The practical base curve range was from +0.50 to +8.00, and the thickest lens we’d explore would have a 6mm center thickness.  

When we put J.F.’s current glasses Rx into the equation, we saw they were producing about 3% of the 7.6% to 8% size difference noted by the tracing. His original glasses were done on a +3.50 front surface base curve. 

We then explored a range of lenses and materials to come up with the following Rx:

• OD -0.25 -2.50 x 108 with a +8.00 base curve and 6.0mm center thickness.

• OS +1.50 -2.00 x 75 with a +0.50 base curve and a 2.2mm center thickness.

This achieved a 2.8% increase in the size of the right eye image and a 0.5% decrease in size in the left eye for a net 3.3% decrease in size difference (Figures 3 and 4). We hoped it would be enough.
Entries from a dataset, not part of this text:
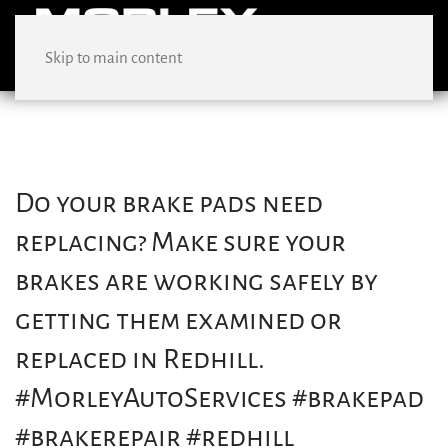
Skip to main content
Do your brake pads need
replacing? Make sure your
brakes are working safely by
getting them examined or
replaced in Redhill.
#MorleyAutoServices #brakepad
#brakerepair #redhill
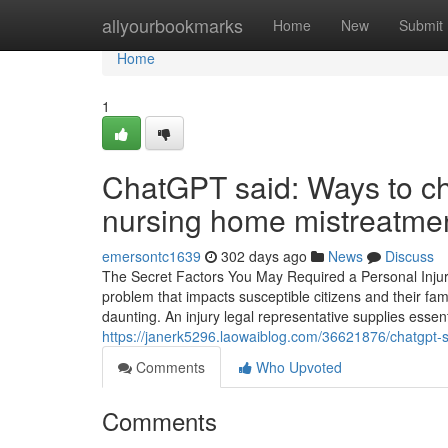
Home
allyourbookmarks
Home
New
Submit
Home
1
ChatGPT said: Ways to ch
nursing home mistreatme
emersontc1639
302 days ago
News
Discuss
The Secret Factors You May Required a Personal Inju
problem that impacts susceptible citizens and their fam
daunting. An injury legal representative supplies essent
https://janerk5296.laowaiblog.com/36621876/chatgpt-s
Comments
Who Upvoted
Comments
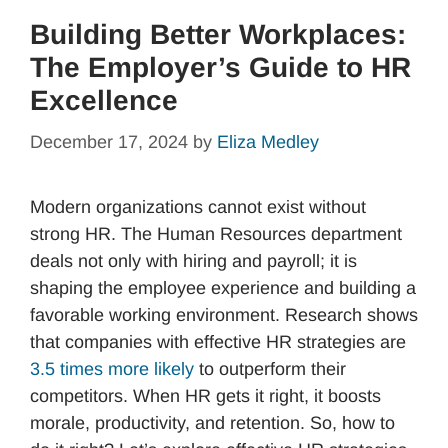
Building Better Workplaces:
The Employer’s Guide to HR
Excellence
December 17, 2024
by
Eliza Medley
Modern organizations cannot exist without
strong HR. The Human Resources department
deals not only with hiring and payroll; it is
shaping the employee experience and building a
favorable working environment. Research shows
that companies with effective HR strategies are
3.5 times more likely
to outperform their
competitors. When HR gets it right, it boosts
morale, productivity, and retention. So, how to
Fig. 5. J.F.’s second tracing showed significantly less difference in size.
Fig. 5. J.F.’s second tracing showed significantly less difference in size. Click image to enlarge. 

The Difference is Clear

After wearing the new glasses for about 25 minutes, J.F. completed a second cheiroscopic tracing (Figure 5). The horizontal size in the right tracing matched the reference figure. The left tracing was less stable, as the top was wider and the bottom was narrower than the reference. Also, the figures are a bit closer to the center and the vertical deviation is somewhat reduced (Figure 5).  

Did the new prescription make a difference? J.F. wrote the next morning, “Usually, I end up closing my left eye reading my scriptures in the morning. I was able to comfortably read with both eyes open with the new glasses on. Woohoo!” 

Oh, and these lenses only cost $38.85. 

As J.F. reminded us, we can diagnose and treat aniseikonia without the need for a space eikonometer; treatment need not cost a fortune, nor do we need to fall prey to expensive proprietary systems to address the clinical problems. Sometimes, in ophthalmic prescribing, size differences do matter.

1. Romano PE, Von Noorden GL. Knapp’s law and unilateral axial high myopia. Bin Vis Strab Quart. 1999;14:215-22.